Publicado em: 28/02/2016 11:46 Atualizado em:

Na linha de frente do combate aos problemas causados pelo mosquito Aedes aegypti, médicos pernambucanos se destacam na pesquisa e também pelo atendimento imediato às vítimas da dengue, do zika vírus e da chikungunya, com o surgimento de casos correlacionados de microcefalia e da síndrome de Guillain-Barré. Elogio neste sentido foi feito em público pela diretora-geral da Organização Mundial da Saúde (OMS), Margareth Chan, em visita ao Instituto Materno Infantil de Pernambuco (Imip), na última quarta-feira. Chan estava companhada pela diretora da Organização Pan-Americana de Saúde (Opas), Carissa Etienne. As duas falaram para muitas profissionais de saúde como elas, colegas de jaleco e de sonhos que, no Brasil, devem muito a uma pioneira.

No dia 18 de abril deste ano serão completados 70 anos da morte de Maria Augusta Generoso Estrella, a primeira médica brasileira. Aos 22 anos de idade, a filha de portugueses regressava ao Brasil em 1882 como uma pioneira. Era oficialmente a primeira médica do Império, com diploma do New York Medical College and Hospital for Women, nos Estados Unidos, uma vez que no país as mulheres não tinham ainda esta oportunidade.

Seu retorno foi anunciado no Diario de Pernambuco do dia 5 de março daquele ano. O jornal reproduziu, por sua vez, texto de O Paiz, do Rio de Janeiro, então capital do Império, onde um parágrafo destacava que “tendo a mulher por missão especial os labores do lar doméstico, não impede essa missão que ela cultive as letras e as sciencias”.

A façanha de Maria Augusta – escolhida como oradora da turma e agraciada com medalha de ouro – tornou-a uma estrela na Corte. Cinco anos antes, em 1877, quando conseguiu ser admitida na faculdade em Nova York mesmo tendo a idade abaixo do exigido, ela conseguiu um inédito apoio financeiro determinado por D. Pedro II, que considerou-a “Bolsista do Império”.

Na volta ao Rio de Janeiro, a agora médica foi recebida oficialmente no palácio. Seu exemplo e as notícias do seu sucesso nos Estados Unidos contribuíram para que as brasileiras pudessem finalmente ter acesso às faculdades de medicina, através da Reforma Leoncio de Carvalho, a partir de 1879.

Em Pernambuco, a primeira admissão de mulheres na área médica se deu em 1840, quando o então governador Francisco do Rego Barros (posteriormente Conde da Boa Vista), criou uma Cadeira de Arte Obstétrica, privativa para elas. Na verdade, tratava-se de disciplinar o exercício profissional das parteiras, passando a se exigir o registro.

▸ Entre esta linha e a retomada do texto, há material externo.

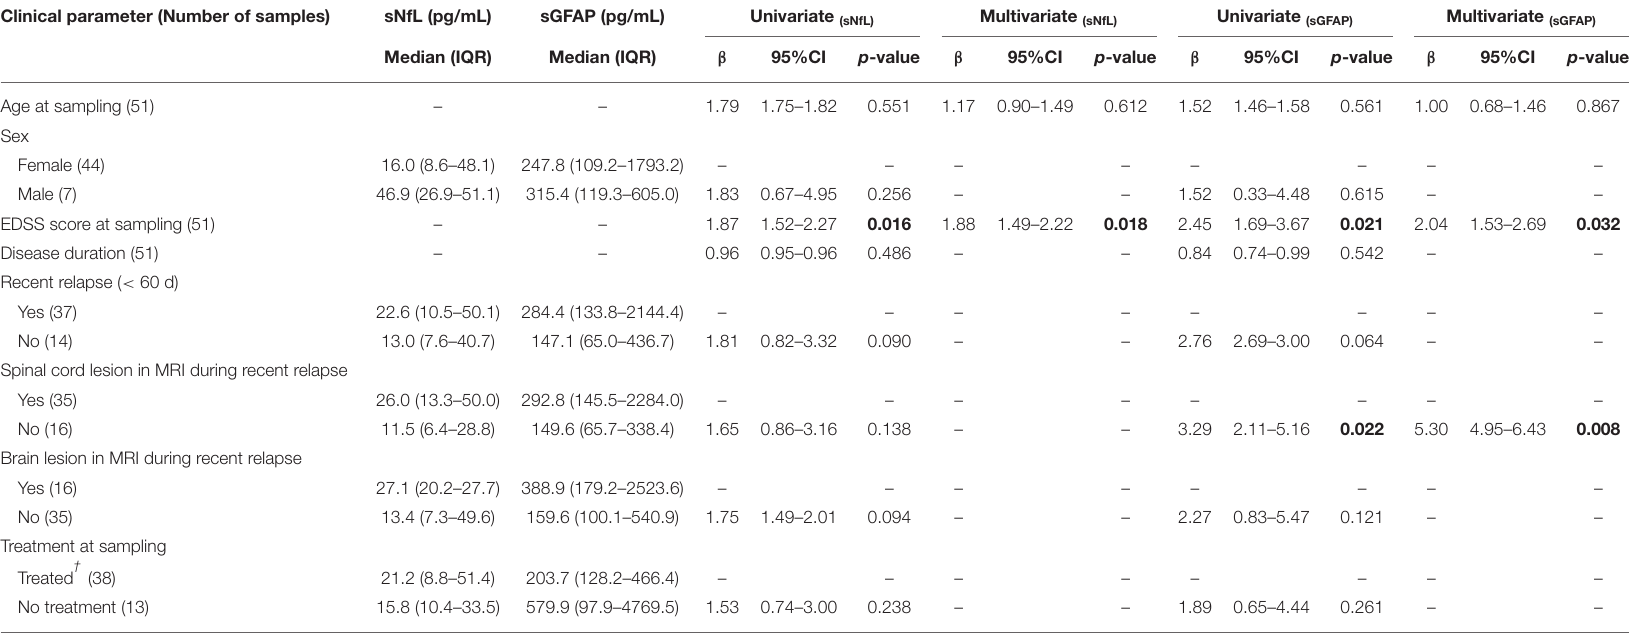
TABLE 2 | Clinical relevance of sNfL and sGFAP in AQP4-antibody-positive NMOSD examined by univariate and multivariate regression models. Clinical parameter (Number of samples)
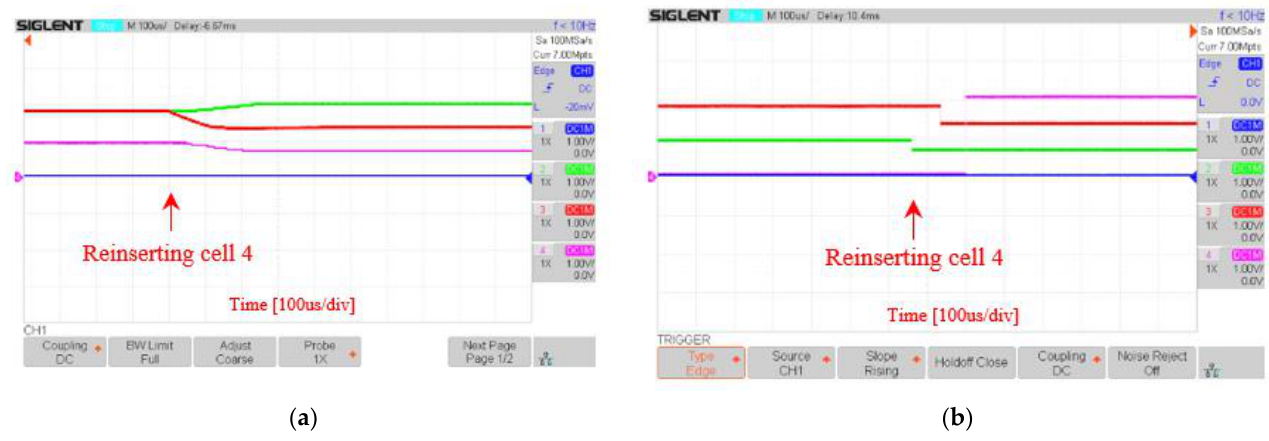
Figure 48. Reconfiguration system response when reinserting cell 4, ( a ) conventional method; ( b ) proposed DSA-PSC method.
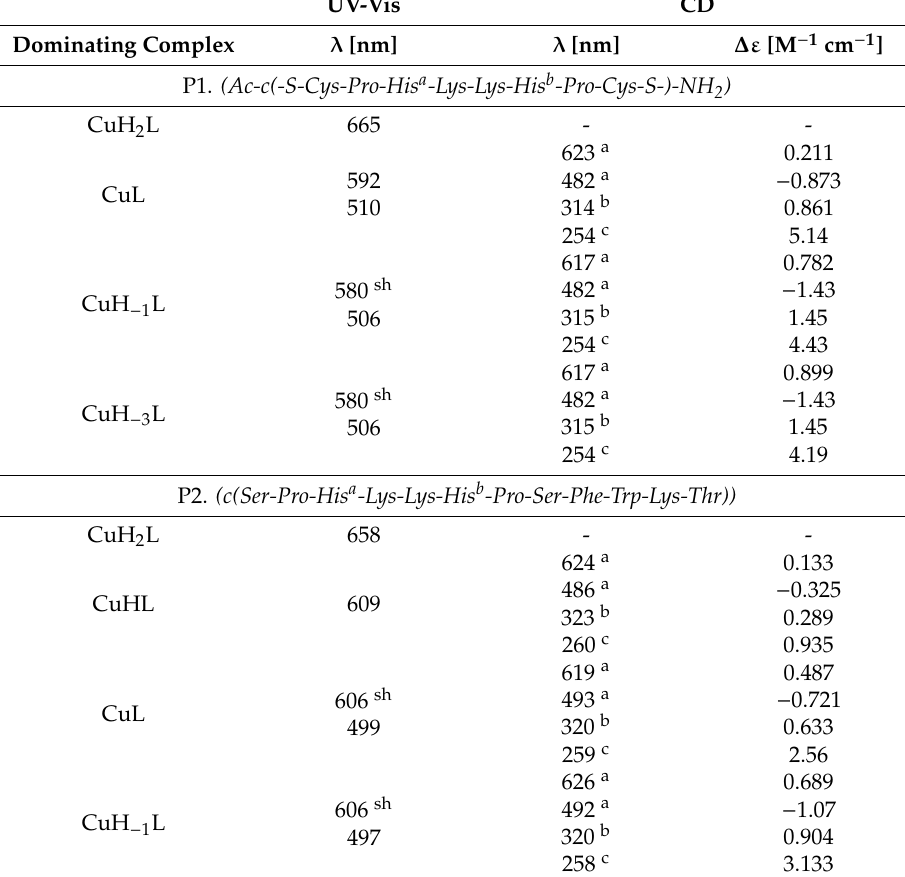
Figure 2. Species distribution curves for the Cu(II) / P1 system in relation to the pH. The ligand concentration was 7 × 10 − 4 mol / L and pH-metric titration was performed in a 0.3 mol / L KCl solution using sample volumes of 1.5 mL. Measurements were carried out in a 2.5–10 pH range, at 25 ◦ C. The ligand to metal ratio was 2:1. Table 2. Spectroscopic data for the Cu(II) / P1 and Cu(II) / P2 systems. The ligand concentrations were 7 × 10 − 4 mol / L and pH-metric titrations were performed in a 0.3 mol / L KCl solution using samples volumes of 2 mL. Measurements were carried out in a 2.5–10 pH range, at 25 ◦ C. The ligand to metal ratios was 2:1 in both analyzed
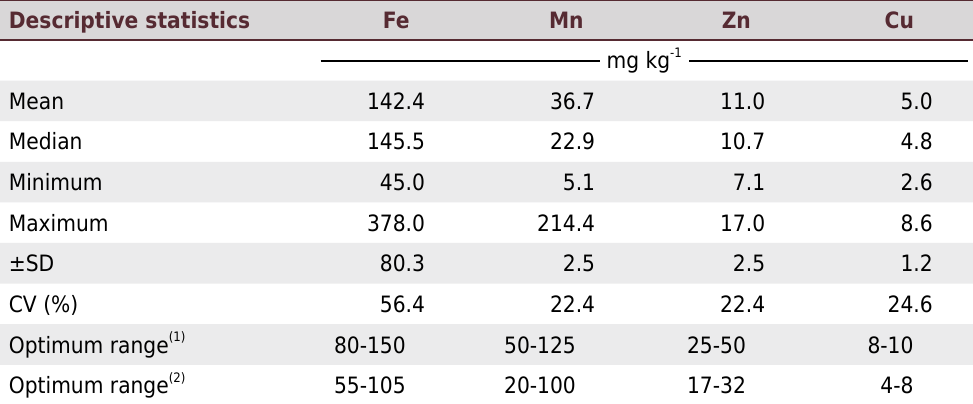
Table 3. Descriptive statistics of micronutrient contents in leaves +3 of sugarcane cultivated in northeast Brazil Descriptive statistics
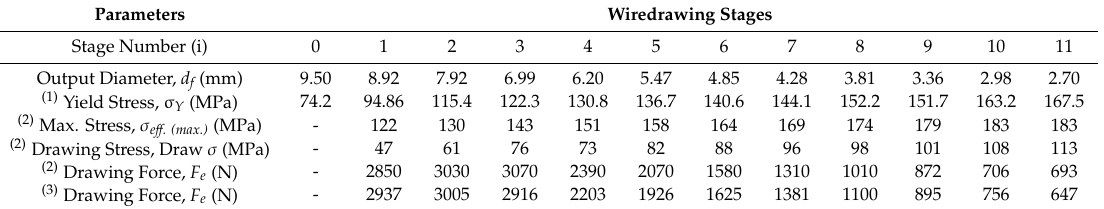
Table 5. Stresses and drawing force obtained by Deform 2D simulations (±5% error tolerance). Parameters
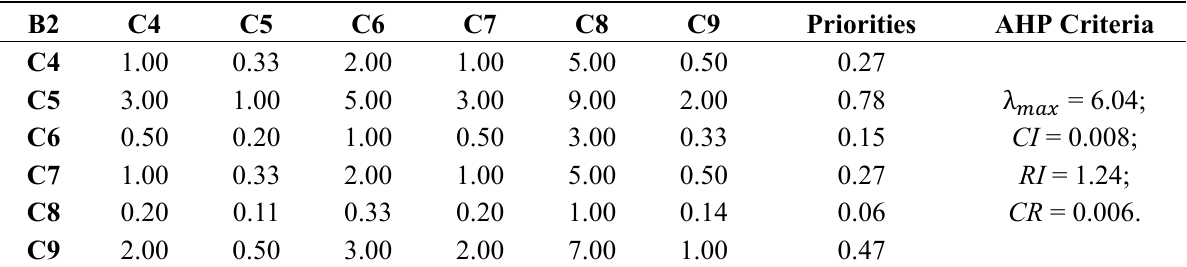
Table 4. Judgment matrix of the criterion B2 and its related factors.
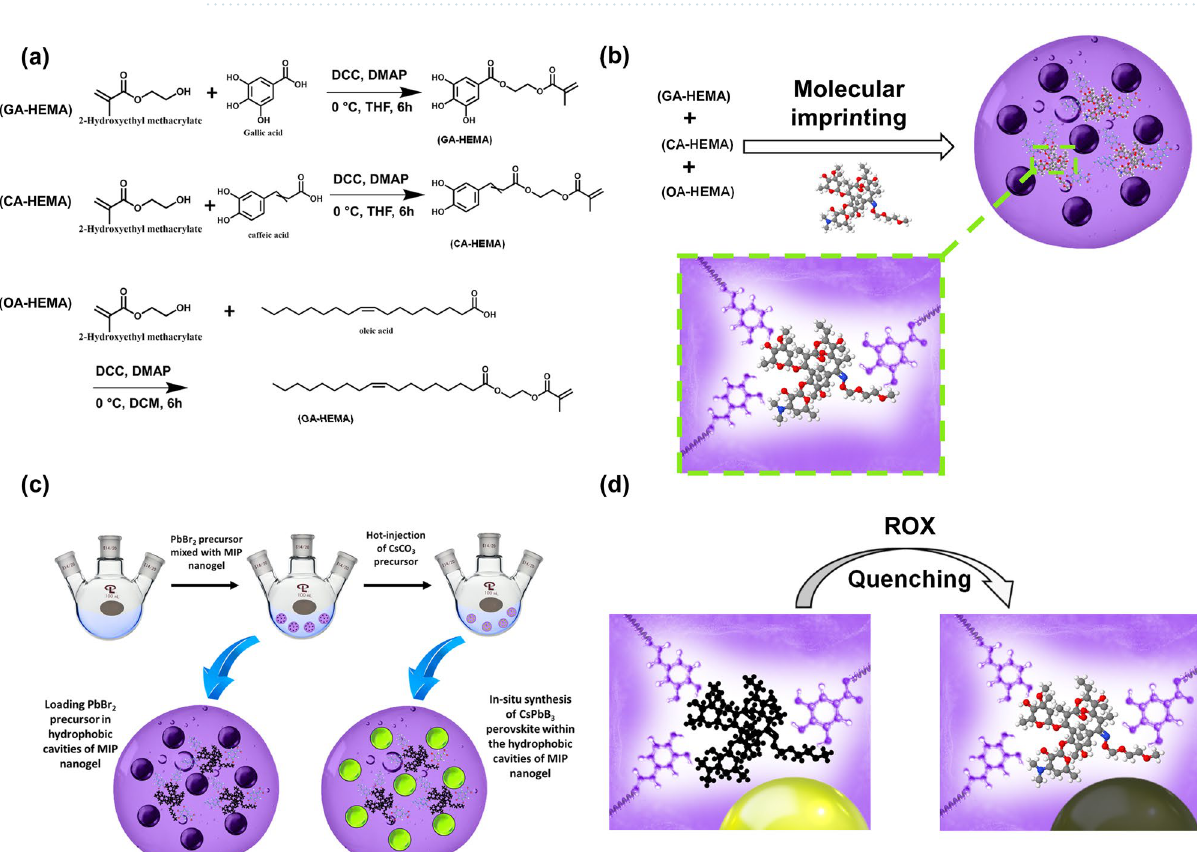
Figure 2. Synthesis and sensing strategies. ( a ) Synthesis of functional HEMA monomers. ( b ) Synthesis of MIP nanogels. ( c ) Loading CsPbBr 3 perovskite nanoparticles into MIP nanogels. (d) Sensing of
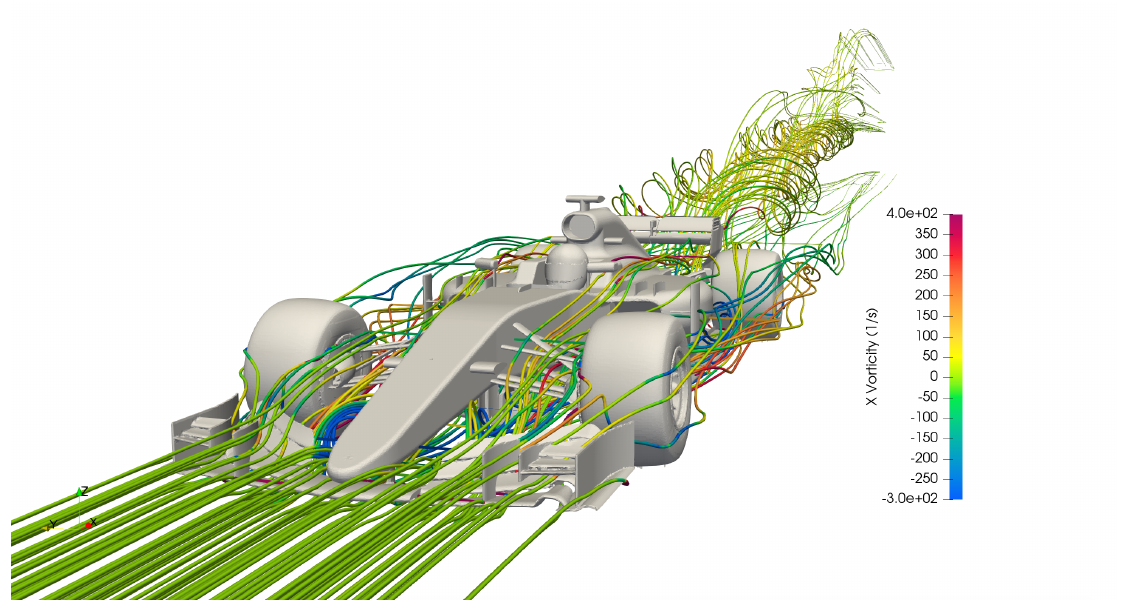
Figure 11. Streamlines of the axial vorticity.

A Faculdade de Medicina de Pernambuco, que funcionou inicialmente no Derby, formou 31 turmas, o equivalente a 2.704 profissionais, no período de 21 de abril de 1927, quando foi inaugurada, até 19 de janeiro de 1958, quando foi transferida para o campus da Universidade Federal de Pernambuco. Neste 31 anos, apenas 295 dos novos profissionais eram do sexo feminino.

Atualmente, as mulheres são maioria nas turmas que formam novos médicos em instituições públicas e privadas. Uma vitória para a sociedade, que se reflete em situações onde o exercício da medicina ganha mais visibilidade, como nos dias de hoje.

Integrante da Academia de Medicina de São Paulo, patrona da cadeira 64, Maria Augusta Generoso Estrella clinicou até o fim da vida, aos 86 anos. Uma vocação que começou bem cedo, por ocasião da colisão entre dois navios. Uma história de vida para não ser esquecida. Na verdade, lembrada quando Chan, Etienne e sobrenomes brasileiros (e pernambucanos) são citados nas páginas de jornais pelo seu trabalho em salvar vidas. Como aqui e agora, neste Diario de 190 anos.